The role of the paraoxonase (PON1) codon 192 polymorphism [glutamine (Q)/arginine (R)] in coronary artery disease (CAD) is controversial. The aim of the present study was to evaluate whether the PON1 gene polymorphism is an independent risk factor for severity of coronary artery disease in patients from west of Iran. The PON1-Arg-192 genotypes were detected by PCR-RFLP in 414 individuals undergoing their first coronary angiography. Patients were placed into one of two groups: CAD and control without CAD or diabetes. The frequency of PON1-Arg-192 allele was significantly higher in the CAD (23.4 vs. 16%, P = 0.032) than in the control group and there was a higher risk of developing CAD (OR = 1.6, P = 0.02).
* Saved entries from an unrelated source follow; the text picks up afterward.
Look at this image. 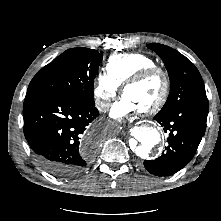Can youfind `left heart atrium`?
Wrapping results in <instances>:
<instances>
[{
  "instance_id": "39dd6f15",
  "label": "left heart atrium",
  "mask_w": 221,
  "mask_h": 221,
  "mask_svg": "<svg viewBox=\"0 0 221 221\" xmlns=\"http://www.w3.org/2000/svg\"><path fill=\"white\" fill-rule=\"evenodd\" d=\"M139 109L137 105L127 96L123 95L118 101H116L111 109L110 115L113 118L121 119L130 114L137 112Z\"/></svg>"
}]
</instances>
In addition, this difference remained significant after adjustment for without history of diabetes (OR = 1.47, P = 0.048), presence of normolipidemia and absence of history of blood pressure (OR = 1.4, P = 0.05). This result indicated PON1-Arg-192 allele is a risk factor of CAD also when correcting for conventional risk factors. We found a significant association between the PON1-Arg-192 genotype (QR? RR) and the extent of CAD in CAD patients and CAD subjects without diabetes, represented by the increased frequency of three-vessel disease with OR = 1.49, P = 0.046; χ 2 = 3.82, P = 0.048 and OR = 1.46, P = 0.05; χ 2 = 3.48, P = 0.051, respectively. The CAD patients carrying PON1-Arg-192 genotype (QR + RR) had lower plasma HDL-C level (P = 0.019) and higher plasma LDL-C(P = 0.01) and TG(P = 0.05). Our results indicated that PON1-Arg-192 allele can be important independent risk factor of CAD in a west population of Iran, with carriers of PON1-Arg-192 having an increased frequency of threevessel disease and also having a distinct plasma lipids profile. Larger collaborative studies are needed to confirm these results.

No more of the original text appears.